# [The problem]
Copy out, from the entries below, each line holding the string "CROSS".

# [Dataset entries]
· · · · ·

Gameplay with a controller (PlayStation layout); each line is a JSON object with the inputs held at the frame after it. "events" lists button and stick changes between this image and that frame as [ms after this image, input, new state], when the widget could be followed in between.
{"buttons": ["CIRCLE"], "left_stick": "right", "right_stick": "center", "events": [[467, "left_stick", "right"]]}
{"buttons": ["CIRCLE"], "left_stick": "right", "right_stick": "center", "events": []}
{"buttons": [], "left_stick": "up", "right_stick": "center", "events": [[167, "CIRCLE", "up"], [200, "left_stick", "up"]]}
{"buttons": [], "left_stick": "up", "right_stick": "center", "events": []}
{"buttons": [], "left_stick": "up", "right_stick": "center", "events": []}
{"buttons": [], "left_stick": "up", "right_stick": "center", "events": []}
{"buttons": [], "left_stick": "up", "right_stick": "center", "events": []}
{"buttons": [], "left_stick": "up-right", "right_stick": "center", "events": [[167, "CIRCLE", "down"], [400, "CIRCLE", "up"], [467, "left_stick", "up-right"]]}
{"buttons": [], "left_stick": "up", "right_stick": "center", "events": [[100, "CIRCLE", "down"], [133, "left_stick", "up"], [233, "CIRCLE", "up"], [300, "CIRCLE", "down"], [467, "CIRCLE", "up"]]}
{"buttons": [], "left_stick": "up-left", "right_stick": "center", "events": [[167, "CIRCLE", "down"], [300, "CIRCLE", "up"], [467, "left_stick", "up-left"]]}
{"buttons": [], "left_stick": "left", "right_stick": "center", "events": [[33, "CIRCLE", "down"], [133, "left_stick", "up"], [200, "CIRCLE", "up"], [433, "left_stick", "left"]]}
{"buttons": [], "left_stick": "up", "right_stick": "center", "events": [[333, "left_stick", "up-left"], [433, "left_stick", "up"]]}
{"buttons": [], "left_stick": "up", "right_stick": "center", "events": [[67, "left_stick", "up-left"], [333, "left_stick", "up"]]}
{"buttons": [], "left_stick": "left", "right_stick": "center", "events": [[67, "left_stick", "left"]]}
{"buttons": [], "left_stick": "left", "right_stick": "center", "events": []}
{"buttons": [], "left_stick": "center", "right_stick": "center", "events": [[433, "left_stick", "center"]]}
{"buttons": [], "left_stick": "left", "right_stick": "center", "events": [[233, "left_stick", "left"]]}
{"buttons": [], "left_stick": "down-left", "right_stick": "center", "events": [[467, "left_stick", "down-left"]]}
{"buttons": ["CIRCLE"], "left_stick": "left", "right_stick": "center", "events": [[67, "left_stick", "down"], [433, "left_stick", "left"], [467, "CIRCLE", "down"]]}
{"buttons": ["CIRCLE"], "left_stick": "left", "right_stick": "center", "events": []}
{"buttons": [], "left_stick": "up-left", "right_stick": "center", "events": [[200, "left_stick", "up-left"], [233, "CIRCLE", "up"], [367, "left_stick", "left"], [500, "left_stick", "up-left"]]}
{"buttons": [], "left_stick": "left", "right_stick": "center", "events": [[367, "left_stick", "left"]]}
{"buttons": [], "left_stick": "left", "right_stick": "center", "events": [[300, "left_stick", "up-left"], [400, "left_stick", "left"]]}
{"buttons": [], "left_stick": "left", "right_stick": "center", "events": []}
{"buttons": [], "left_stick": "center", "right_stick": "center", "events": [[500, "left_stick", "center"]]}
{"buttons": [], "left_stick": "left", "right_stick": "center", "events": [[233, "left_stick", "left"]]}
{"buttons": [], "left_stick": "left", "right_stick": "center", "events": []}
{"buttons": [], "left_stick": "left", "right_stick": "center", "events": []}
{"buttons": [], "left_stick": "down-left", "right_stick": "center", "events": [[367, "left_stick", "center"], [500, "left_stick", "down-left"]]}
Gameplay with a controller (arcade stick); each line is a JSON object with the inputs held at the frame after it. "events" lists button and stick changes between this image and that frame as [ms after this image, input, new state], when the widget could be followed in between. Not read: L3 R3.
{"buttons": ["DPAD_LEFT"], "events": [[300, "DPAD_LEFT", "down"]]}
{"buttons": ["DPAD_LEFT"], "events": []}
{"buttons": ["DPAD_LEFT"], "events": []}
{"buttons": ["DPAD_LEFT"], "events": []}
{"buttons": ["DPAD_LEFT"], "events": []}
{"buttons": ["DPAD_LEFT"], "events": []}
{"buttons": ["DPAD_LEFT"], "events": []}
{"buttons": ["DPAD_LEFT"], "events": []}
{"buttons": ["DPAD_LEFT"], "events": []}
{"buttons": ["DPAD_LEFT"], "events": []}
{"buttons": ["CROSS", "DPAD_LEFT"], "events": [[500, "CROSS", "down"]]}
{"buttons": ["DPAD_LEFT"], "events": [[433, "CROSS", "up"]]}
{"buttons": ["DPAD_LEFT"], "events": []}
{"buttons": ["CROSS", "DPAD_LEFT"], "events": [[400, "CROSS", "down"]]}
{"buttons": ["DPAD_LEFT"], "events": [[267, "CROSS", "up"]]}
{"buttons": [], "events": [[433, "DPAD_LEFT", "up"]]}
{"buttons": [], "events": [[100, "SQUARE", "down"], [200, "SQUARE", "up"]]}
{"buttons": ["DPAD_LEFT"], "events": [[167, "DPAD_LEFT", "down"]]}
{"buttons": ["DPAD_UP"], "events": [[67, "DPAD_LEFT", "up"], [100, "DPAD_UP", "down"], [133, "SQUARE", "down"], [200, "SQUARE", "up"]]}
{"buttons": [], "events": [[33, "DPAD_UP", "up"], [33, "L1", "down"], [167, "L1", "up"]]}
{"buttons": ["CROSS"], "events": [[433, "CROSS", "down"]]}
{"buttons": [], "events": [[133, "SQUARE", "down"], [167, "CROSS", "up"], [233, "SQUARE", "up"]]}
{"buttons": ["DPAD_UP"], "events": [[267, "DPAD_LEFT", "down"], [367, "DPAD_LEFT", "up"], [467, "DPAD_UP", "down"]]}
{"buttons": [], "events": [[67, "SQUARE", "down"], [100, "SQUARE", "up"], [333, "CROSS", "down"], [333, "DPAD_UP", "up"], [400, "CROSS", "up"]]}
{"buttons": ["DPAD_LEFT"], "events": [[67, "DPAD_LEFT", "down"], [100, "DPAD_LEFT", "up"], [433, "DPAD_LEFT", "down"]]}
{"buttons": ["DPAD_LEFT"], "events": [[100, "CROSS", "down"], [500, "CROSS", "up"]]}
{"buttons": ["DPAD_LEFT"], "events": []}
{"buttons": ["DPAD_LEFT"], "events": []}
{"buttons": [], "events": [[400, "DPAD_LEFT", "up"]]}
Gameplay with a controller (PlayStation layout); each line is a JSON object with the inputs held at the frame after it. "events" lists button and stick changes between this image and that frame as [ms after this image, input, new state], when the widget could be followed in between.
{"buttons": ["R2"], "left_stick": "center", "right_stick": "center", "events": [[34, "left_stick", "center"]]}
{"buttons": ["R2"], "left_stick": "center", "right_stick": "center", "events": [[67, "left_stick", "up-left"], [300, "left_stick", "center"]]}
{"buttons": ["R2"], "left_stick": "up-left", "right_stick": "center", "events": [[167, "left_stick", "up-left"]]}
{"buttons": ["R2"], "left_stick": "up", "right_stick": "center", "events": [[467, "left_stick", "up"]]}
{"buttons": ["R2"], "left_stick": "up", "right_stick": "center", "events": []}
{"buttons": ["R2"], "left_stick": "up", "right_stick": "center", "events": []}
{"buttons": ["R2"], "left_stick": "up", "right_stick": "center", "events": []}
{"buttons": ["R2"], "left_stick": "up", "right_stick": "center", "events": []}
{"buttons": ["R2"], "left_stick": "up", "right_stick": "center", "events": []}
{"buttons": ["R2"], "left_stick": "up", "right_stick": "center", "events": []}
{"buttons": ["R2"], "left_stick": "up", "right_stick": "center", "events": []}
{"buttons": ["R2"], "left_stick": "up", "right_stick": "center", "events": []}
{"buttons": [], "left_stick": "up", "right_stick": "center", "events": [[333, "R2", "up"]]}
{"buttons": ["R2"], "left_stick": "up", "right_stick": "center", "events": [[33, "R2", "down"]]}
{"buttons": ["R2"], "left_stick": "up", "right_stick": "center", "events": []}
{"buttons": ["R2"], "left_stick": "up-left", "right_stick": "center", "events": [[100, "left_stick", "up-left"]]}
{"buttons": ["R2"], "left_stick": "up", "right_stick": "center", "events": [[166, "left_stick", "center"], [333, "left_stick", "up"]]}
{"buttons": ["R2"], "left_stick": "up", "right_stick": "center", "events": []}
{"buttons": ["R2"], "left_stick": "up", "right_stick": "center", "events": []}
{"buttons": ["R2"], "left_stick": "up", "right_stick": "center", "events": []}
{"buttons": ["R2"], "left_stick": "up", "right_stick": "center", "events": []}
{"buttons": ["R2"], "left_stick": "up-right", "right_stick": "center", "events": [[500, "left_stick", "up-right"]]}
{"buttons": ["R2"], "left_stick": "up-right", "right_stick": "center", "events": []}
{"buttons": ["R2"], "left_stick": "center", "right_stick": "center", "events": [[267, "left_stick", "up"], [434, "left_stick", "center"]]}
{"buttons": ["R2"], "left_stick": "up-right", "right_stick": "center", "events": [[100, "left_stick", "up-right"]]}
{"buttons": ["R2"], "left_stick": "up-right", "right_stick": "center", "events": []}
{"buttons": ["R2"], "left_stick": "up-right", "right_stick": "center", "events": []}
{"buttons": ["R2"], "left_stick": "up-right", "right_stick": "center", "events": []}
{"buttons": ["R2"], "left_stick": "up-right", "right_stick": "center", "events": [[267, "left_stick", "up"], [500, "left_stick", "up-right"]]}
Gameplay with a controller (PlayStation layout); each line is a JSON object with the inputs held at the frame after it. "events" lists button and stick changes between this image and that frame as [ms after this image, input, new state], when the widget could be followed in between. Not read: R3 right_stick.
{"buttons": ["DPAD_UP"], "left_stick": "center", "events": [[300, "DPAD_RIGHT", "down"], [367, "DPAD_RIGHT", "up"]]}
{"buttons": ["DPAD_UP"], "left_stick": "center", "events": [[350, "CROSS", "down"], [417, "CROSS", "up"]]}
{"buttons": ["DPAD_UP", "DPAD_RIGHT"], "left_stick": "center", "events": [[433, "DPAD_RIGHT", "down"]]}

· · · · ·

# [Response box]
{"buttons": ["CROSS", "DPAD_LEFT"], "events": [[500, "CROSS", "down"]]}
{"buttons": ["DPAD_LEFT"], "events": [[433, "CROSS", "up"]]}
{"buttons": ["CROSS", "DPAD_LEFT"], "events": [[400, "CROSS", "down"]]}
{"buttons": ["DPAD_LEFT"], "events": [[267, "CROSS", "up"]]}
{"buttons": ["CROSS"], "events": [[433, "CROSS", "down"]]}
{"buttons": [], "events": [[133, "SQUARE", "down"], [167, "CROSS", "up"], [233, "SQUARE", "up"]]}
{"buttons": [], "events": [[67, "SQUARE", "down"], [100, "SQUARE", "up"], [333, "CROSS", "down"], [333, "DPAD_UP", "up"], [400, "CROSS", "up"]]}
{"buttons": ["DPAD_LEFT"], "events": [[100, "CROSS", "down"], [500, "CROSS", "up"]]}
{"buttons": ["DPAD_UP"], "left_stick": "center", "events": [[350, "CROSS", "down"], [417, "CROSS", "up"]]}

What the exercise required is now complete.